Ahead Today
G3: US new home sales, conference board consumer confidence, Richmond Fed manufacturing index, FOMC meeting minutes
Asia: Trade data from Thailand and HK, Singapore industrial production
Market Highlights
The US dollar index (DXY) fell 0.7% on Monday, while the US 10-year yield declined by more than 12bps to 4.27%, following Donald Trump’s nomination of Scott Bessent as US treasury secretary. EURUSD has also picked up modestly but stayed below the 1.0500-level. Bessent has possibly been seen by markets to take a more measured approach to imposing trade restrictions, easing market concerns that Trump could go to extremes with tariff hikes. The OIS markets have pared back expectations for Fed rate cuts to just 68bps through end-2025, compared to about 110bps of cuts being priced before the US election results. We believe market reaction to Bessent’s nomination may just be a blip for the US dollar. A likely renewed market focus on US tariffs in early 2025 would still support the US dollar.
The Fed minutes from the 6-7 November FOMC meeting will also be released. The minutes could show policymakers seeing lower downside risk to growth given resilient US economic data, while adopting a cautious stance on rate-cuts amid still sticky US core inflation. We anticipate US core PCE inflation to rise by 0.3%mom in October, bringing the year-on-year print to 2.8%, up from 2.7% in September. This, along with inflationary-type economic policies from the incoming Trump administration, may slow the pace of Fed rate cuts in 2025.
Regional FX
Most Asian ex-Japan currencies were up against the US dollar yesterday, with MYR (+0.4%) and TWD (+0.4%) leading gains in the region. While USDSGD was relatively stable yesterday, we still look for further upsides, as the MAS will likely loosen its tight policy setting in January 2025, amid easing inflation and rising risk to growth from potential US tariff hikes early next year.

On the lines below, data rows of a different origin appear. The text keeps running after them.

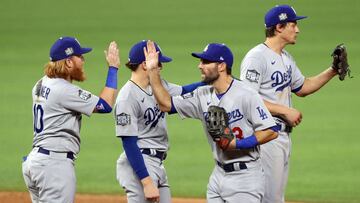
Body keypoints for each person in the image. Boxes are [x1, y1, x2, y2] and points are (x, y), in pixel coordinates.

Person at [145, 40, 279, 202]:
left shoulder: (247, 94)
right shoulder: (202, 94)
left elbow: (271, 131)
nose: (200, 66)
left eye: (206, 62)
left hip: (246, 178)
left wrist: (236, 144)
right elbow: (166, 104)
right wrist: (153, 71)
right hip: (218, 176)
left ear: (221, 66)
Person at [240, 5, 340, 203]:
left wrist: (332, 71)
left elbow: (303, 86)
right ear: (279, 27)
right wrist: (284, 110)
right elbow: (246, 98)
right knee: (270, 199)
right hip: (265, 136)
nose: (297, 30)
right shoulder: (256, 57)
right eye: (293, 25)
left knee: (275, 198)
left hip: (281, 137)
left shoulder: (285, 58)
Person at [22, 36, 120, 203]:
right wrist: (113, 68)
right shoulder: (64, 90)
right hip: (54, 166)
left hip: (35, 162)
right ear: (68, 62)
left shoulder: (40, 83)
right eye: (80, 57)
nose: (83, 61)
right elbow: (106, 105)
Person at [114, 40, 205, 203]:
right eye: (159, 63)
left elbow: (185, 91)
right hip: (139, 164)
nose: (161, 67)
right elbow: (129, 143)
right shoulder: (127, 98)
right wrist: (147, 181)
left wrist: (217, 80)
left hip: (157, 163)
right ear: (145, 64)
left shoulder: (157, 85)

Singapore’s disinflationary trend has been well-entrenched, with core CPI (ex-private transport and accommodation) moderating to 2.1%yoy (-0.3%mom) in October from 2.8%yoy in September. The pace of disinflation was faster than our expectation of 2.5%, reinforcing our view that the MAS will ease its tight policy setting in January 2025. The deceleration in price gains was mainly due to easing inflation in services, electricity and gas, retail, and other goods. We maintain our outlook for core inflation to ease to under 2% by end-2024, giving room for MAS policy easing. Moreover, we think the balance of risks will shift to growth as Trump is likely to impose some form of tariffs on China, which would have negative spillover effect on Singapore’s economy. Meanwhile, Singapore’s headline inflation slowed to just 1.4%yoy in October, from 2%yoy in September, underpinned by lower core inflation, a decline in private transport inflation, and slowing accommodation inflation.